Implementation:Ollama Ollama Clip Graph
| Knowledge Sources | |
|---|---|
| Domains | Multimodal, CLIP |
| Last Updated | 2025-02-15 00:00 GMT |
Overview
Abstract base class header for CLIP vision/audio encoder computation graphs, providing shared building blocks for all multimodal model graph builders.
Description
Defines the clip_graph struct that serves as the base for all vision and audio encoder graph builders. It holds references to the model, hyperparameters, image data, patch dimensions, and ggml context. Provides a pure virtual build() method that subclasses override to construct model-specific computation graphs.

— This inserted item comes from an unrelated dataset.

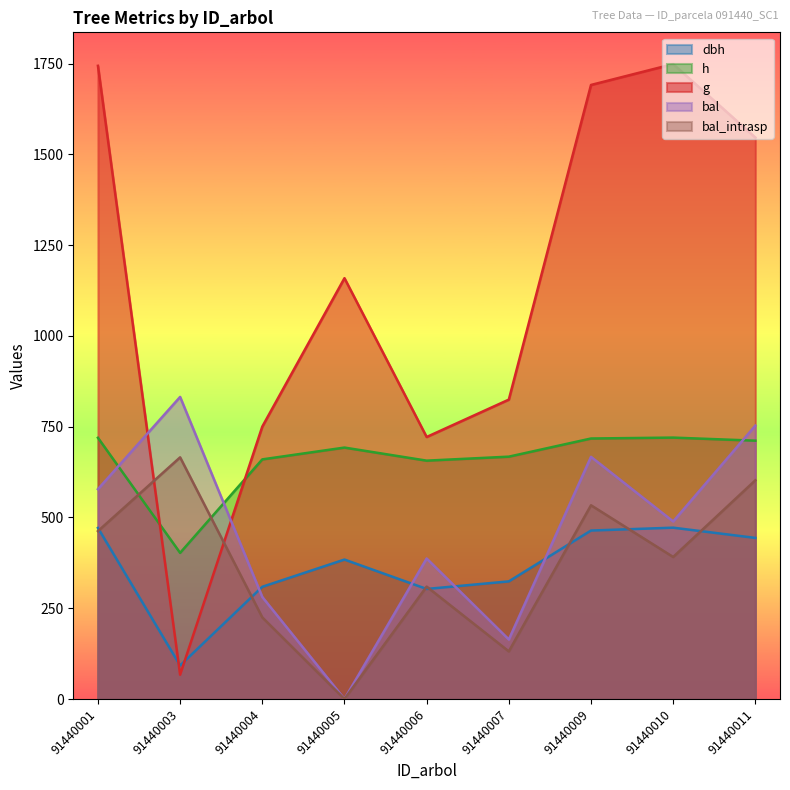

Which series has the largest range (max minus min)?

g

Also provides shared utility methods: build_vit (generic Vision Transformer graph), build_inp / build_inp_raw (input tensor construction after conv2d), build_attn (multi-head attention sub-graph), build_ffn (feed-forward sub-graph), build_norm (layer/RMS normalization), build_rope_2d (2D rotary position embedding), build_patch_merge_permute (pixel shuffle/unshuffle), and build_stack (audio frame stacking).
Usage
Subclassed by all model-specific graph builders (llava, qwen2vl, qwen3vl, siglip, whisper-enc, cogvlm, glm4v, llama4, minicpmv).
Code Reference
Source Location
- Repository: Ollama
- File: llama/llama.cpp/tools/mtmd/clip-graph.h
- Lines: 1-121
Signature
struct clip_graph {
const clip_model & model;
const clip_hparams & hparams;
projector_type proj_type;
const clip_image_f32 & img;
const int patch_size, n_patches_x, n_patches_y, n_patches;
const int n_embd, n_head, d_head, n_layer, n_mmproj_embd;
const float eps, kq_scale;
ggml_context * ctx0;
ggml_cgraph * gf;
clip_graph(clip_ctx * ctx, const clip_image_f32 & img);
virtual ~clip_graph() = default;
virtual ggml_cgraph * build() = 0;
ggml_tensor * build_vit(ggml_tensor * inp, int64_t n_pos,
norm_type norm_t, ffn_op_type ffn_t,
ggml_tensor * learned_pos_embd,
std::function<ggml_tensor *(ggml_tensor *, const clip_layer &)> add_pos);
ggml_tensor * build_inp();
ggml_tensor * build_inp_raw(int channels = 3);
ggml_tensor * build_norm(ggml_tensor * cur, ggml_tensor * mw, ggml_tensor * mb,
norm_type type, float norm_eps, int il) const;
ggml_tensor * build_ffn(ggml_tensor * cur, ...);
ggml_tensor * build_attn(ggml_tensor * wo, ggml_tensor * wo_b,
ggml_tensor * q_cur, ggml_tensor * k_cur, ggml_tensor * v_cur,
ggml_tensor * kq_mask, float kq_scale, int il) const;
ggml_tensor * build_rope_2d(ggml_context * ctx0, ggml_tensor * cur,
ggml_tensor * pos_a, ggml_tensor * pos_b,
const float freq_base, const bool interleave_freq);
ggml_tensor * build_patch_merge_permute(ggml_tensor * cur, int scale_factor);
ggml_tensor * build_stack(ggml_tensor * cur, int32_t stack_factor, int32_t n_embed);
};
Import
#include "clip-graph.h"
I/O Contract
Inputs
| Name | Type | Required | Description |
|---|---|---|---|
| ctx | clip_ctx * | Yes | Initialized CLIP context with model and backends |
| img | clip_image_f32 & | Yes | Preprocessed float image to encode |
Outputs
| Name | Type | Description |
|---|---|---|
| ggml_cgraph * | pointer | Built computation graph ready for backend evaluation |
Usage Examples
// Subclass pattern for a new model
struct clip_graph_my_model : public clip_graph {
using clip_graph::clip_graph;
ggml_cgraph * build() override {
ggml_tensor * inp = build_inp();
ggml_tensor * cur = build_vit(inp, n_patches,
NORM_TYPE_NORMAL, FFN_GELU,
model.position_embeddings, nullptr);
cur = ggml_mul_mat(ctx0, model.projection, cur);
ggml_build_forward_expand(gf, cur);
return gf;
}
};